Indian media, prevented by law from identifying the woman, are walking a fine line, providing a stream of details from interviews with people they say were her close friends, neighbours and relatives in her family's ancestral village in Uttar Pradesh.

They described a fiercely determined student whose light was always the last one burning in the low-income neighbourhood near the airport where she reportedly shared a one-bedroom apartment with her parents and two brothers. Her father, reported to be a loader at the airport and to come from a poor and low-caste community, is said to have doted on her and been hugely proud of her academic achievements. She was about to complete a physiotherapy degree and dreamed of being a doctor; her parents had sold their family land, and mortgaged a last plot back in Uttar Pradesh, according to The Hindu newspaper, to finance her studies.

Several media outlets reported Sunday that she was in the process of planning a February wedding to the young man who was with her during the attack. He was also severely injured and is recovering with family.

The level of care, including psychological support, that the young woman received after her attack, and the swift arrest of her assailants, showed what the Indian system is capable of when there is political will to respond to rape, noted Meenakshi Ganguly, South Asia director for Human Rights Watch.

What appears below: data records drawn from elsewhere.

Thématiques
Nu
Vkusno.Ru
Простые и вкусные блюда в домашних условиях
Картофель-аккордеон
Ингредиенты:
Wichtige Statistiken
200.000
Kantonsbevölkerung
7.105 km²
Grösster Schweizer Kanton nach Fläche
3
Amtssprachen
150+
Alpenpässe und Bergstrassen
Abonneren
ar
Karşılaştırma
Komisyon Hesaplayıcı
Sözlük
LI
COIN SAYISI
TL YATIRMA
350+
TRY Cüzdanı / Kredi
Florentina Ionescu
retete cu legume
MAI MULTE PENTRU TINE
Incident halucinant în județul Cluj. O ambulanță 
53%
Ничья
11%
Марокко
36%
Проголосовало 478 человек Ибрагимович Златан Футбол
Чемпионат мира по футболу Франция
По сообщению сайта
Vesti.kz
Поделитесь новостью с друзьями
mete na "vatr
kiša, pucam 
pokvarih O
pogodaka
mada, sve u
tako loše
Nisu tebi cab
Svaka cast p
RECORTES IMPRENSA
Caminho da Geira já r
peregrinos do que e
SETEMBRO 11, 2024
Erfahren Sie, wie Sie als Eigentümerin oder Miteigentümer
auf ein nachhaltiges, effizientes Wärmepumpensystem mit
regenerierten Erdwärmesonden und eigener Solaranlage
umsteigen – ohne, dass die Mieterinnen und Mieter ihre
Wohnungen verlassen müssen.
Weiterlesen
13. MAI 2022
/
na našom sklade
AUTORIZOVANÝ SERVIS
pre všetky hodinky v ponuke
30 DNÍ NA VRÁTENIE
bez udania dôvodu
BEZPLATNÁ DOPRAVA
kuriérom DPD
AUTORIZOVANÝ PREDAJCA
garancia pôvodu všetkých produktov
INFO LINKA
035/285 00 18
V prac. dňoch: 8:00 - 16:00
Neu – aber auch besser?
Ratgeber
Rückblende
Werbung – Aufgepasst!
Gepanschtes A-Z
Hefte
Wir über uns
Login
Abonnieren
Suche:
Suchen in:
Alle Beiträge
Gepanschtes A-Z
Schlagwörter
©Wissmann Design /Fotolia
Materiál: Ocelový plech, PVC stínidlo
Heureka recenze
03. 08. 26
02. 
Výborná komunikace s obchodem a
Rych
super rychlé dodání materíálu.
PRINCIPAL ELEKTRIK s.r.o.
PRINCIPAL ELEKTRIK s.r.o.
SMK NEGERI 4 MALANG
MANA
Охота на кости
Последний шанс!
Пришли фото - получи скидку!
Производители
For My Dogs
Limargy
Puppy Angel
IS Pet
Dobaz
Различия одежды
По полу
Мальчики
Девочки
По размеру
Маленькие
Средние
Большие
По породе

But many victims battle to get police to register complaints. "They often go from one hospital to another even for a medical examination, and report suffering humiliation at police stations and hospitals," she said. India continues, for example, to employ a "two finger test," in which a doctor inserts fingers into a rape victim's vagina to test for what is termed "vaginal laxity," or the presence of a hymen, since her sexual history is believed to have strong influence on her credibility.

Marital rape is legal in India, while the theoretical minimum seven-year-sentence for rape is routinely reduced by judges in the relatively few cases that end up in court.